The Times article describes other infections in nursing homes, including a review of 78 Chicago facilities. Emerging fact patterns from these recent outbreak studies indicate the following:
- Even though vaccination rates continue to climb, outbreaks of COVID-19 are still a reality for the aging services sector
- Current vaccines have varying degrees of efficacy against variants of the SARS-CoV-2 virus that causes COVID-19
- Vaccinated persons (residents and staff) may still become infected, but are experiencing less severe illness or may even be asymptomatic
- Vaccinated individuals who become infected can still contribute to a COVID-19 outbreak in aging services facilities
- Those who are not vaccinated and become infected, especially in highly vulnerable groups like older adults, have a greater potential of severe illness, harm, and death
- Lagging COVID-19 vaccination acceptance rates in the aging services workforce can still pose real dangers to residents and others in the workforce
While evidence continues to build regarding the positive effects of vaccination in bringing this pandemic to an end, and of vaccines reducing the effects of COVID-19, it is important not to treat the vaccine as an antidote to becoming infected and ill. Treating vaccination as a sort of force field risks creating a false sense of security and leading to premature loosening of care-critical infection prevention controls. It is only through coupling those infection controls with pandemic response measures like vaccination that preventable harm can be avoided.
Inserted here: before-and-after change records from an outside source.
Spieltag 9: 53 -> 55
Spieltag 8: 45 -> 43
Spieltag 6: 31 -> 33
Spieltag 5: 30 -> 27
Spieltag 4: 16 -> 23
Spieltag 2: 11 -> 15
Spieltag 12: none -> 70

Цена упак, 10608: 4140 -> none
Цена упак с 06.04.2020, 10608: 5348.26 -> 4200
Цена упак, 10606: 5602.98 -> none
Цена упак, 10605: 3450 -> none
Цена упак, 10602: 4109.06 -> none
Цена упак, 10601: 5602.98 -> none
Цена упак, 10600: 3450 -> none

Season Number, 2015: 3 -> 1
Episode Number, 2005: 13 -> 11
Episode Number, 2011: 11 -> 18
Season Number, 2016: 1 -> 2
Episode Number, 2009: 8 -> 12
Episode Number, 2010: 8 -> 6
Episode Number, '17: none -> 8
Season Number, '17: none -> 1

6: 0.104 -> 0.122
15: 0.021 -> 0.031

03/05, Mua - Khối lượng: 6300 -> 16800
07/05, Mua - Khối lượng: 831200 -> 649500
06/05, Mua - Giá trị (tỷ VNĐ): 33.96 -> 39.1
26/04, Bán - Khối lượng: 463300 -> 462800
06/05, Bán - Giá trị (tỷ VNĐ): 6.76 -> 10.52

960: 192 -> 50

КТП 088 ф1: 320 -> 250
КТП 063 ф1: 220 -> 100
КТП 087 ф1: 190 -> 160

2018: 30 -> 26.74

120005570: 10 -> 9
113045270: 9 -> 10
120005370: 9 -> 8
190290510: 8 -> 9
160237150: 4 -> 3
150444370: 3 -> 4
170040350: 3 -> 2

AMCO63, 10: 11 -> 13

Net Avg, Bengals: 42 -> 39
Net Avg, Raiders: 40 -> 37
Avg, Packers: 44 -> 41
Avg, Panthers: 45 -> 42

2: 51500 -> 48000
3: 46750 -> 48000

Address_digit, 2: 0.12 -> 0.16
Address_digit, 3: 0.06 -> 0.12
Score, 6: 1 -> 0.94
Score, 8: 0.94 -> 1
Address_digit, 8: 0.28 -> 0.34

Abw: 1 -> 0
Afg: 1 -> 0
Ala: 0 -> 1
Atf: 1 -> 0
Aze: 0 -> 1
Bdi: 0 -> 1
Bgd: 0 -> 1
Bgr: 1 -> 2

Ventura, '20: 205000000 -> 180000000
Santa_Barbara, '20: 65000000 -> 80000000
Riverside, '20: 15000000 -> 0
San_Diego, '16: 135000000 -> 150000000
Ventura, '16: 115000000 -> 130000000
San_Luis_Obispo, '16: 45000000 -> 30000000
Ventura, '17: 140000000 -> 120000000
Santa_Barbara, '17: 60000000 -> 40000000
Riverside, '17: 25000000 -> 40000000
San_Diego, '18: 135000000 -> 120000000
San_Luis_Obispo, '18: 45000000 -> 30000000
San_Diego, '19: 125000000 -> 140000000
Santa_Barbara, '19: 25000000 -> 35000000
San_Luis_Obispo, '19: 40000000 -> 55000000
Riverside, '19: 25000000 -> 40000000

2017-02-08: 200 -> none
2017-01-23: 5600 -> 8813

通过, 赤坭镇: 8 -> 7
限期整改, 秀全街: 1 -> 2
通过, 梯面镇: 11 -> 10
The problems inherent in developing and testing new vaccines for a novel virus and illness, and then executing a nationwide campaign to safely vaccinate the highest number of persons in the shortest amount of time possible, are vastly complex. In addition, the many contributing factors to lagging COVID-19 vaccination acceptance rates in the aging services sector workforce are equally, if not more, complex. Vaccine hesitancy is just one of these factors, but it is a major one that can be addressed by every stakeholder, from healthcare professionals, clinicians, practitioners to public health departments and community leaders from across all of the nation’s federal, state, and community health systems.
During this time it is imperative that we continue to vaccinate the most people possible, which means we must continue to implore all who serve and care for older adults to be vaccinated safely if there are no medically-indicated reasons to decline. This helps all involved meet our obligations as healthcare professionals to do no harm. To accomplish this, we must also acknowledge the realities of vaccination hesitancy by seeking to understand the reasons for declination and continually adapt education, informed consent, and communication programs to help overcome barriers.
In its summary of the Kentucky outbreak, CDC points out the following implication for health practice:
Vaccination of [skilled nursing facility] residents and [healthcare personnel] is essential to reduce the risk for symptomatic COVID-19, as is continued focus on infection prevention and control practices.
CDC's words reflect a tested wisdom, as well as our obligation as healthcare professionals to prevent harm to persons served by not exposing them to infectious disease, not to mention the harm to families and friends that can follow by bringing it home at the end of a shift.